Entries from a dataset:
= = = = = = =

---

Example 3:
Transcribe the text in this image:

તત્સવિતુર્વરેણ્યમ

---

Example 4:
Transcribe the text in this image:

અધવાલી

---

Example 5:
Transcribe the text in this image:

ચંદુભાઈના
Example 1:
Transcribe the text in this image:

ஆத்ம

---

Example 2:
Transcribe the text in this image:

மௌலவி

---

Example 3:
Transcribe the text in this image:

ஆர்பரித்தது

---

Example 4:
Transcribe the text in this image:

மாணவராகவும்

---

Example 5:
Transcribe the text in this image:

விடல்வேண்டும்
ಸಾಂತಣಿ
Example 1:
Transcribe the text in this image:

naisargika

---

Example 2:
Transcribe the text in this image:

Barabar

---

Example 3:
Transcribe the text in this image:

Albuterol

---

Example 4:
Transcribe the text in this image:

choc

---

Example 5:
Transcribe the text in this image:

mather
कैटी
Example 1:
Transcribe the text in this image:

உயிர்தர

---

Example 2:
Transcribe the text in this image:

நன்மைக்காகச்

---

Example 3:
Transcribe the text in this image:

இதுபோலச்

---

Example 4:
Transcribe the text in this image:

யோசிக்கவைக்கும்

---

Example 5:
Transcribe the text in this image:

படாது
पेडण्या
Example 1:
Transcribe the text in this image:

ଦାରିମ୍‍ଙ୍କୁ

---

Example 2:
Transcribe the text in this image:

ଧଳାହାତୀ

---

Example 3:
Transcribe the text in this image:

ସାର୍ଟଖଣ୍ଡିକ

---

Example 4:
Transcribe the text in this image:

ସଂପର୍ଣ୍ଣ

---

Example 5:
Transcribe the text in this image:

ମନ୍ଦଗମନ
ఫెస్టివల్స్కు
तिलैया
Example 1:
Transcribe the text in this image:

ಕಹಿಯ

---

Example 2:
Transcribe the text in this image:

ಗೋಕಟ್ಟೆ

= = = = = = =

Requirement:
Can you substitute "Read" for "Transcribe" throughout the entries and write them out again with nothing else changed?

Output of the task:
---

Example 3:
Read the text in this image:

તત્સવિતુર્વરેણ્યમ

---

Example 4:
Read the text in this image:

અધવાલી

---

Example 5:
Read the text in this image:

ચંદુભાઈના
Example 1:
Read the text in this image:

ஆத்ம

---

Example 2:
Read the text in this image:

மௌலவி

---

Example 3:
Read the text in this image:

ஆர்பரித்தது

---

Example 4:
Read the text in this image:

மாணவராகவும்

---

Example 5:
Read the text in this image:

விடல்வேண்டும்
ಸಾಂತಣಿ
Example 1:
Read the text in this image:

naisargika

---

Example 2:
Read the text in this image:

Barabar

---

Example 3:
Read the text in this image:

Albuterol

---

Example 4:
Read the text in this image:

choc

---

Example 5:
Read the text in this image:

mather
कैटी
Example 1:
Read the text in this image:

உயிர்தர

---

Example 2:
Read the text in this image:

நன்மைக்காகச்

---

Example 3:
Read the text in this image:

இதுபோலச்

---

Example 4:
Read the text in this image:

யோசிக்கவைக்கும்

---

Example 5:
Read the text in this image:

படாது
पेडण्या
Example 1:
Read the text in this image:

ଦାରିମ୍‍ଙ୍କୁ

---

Example 2:
Read the text in this image:

ଧଳାହାତୀ

---

Example 3:
Read the text in this image:

ସାର୍ଟଖଣ୍ଡିକ

---

Example 4:
Read the text in this image:

ସଂପର୍ଣ୍ଣ

---

Example 5:
Read the text in this image:

ମନ୍ଦଗମନ
ఫెస్టివల్స్కు
तिलैया
Example 1:
Read the text in this image:

ಕಹಿಯ

---

Example 2:
Read the text in this image:

ಗೋಕಟ್ಟೆ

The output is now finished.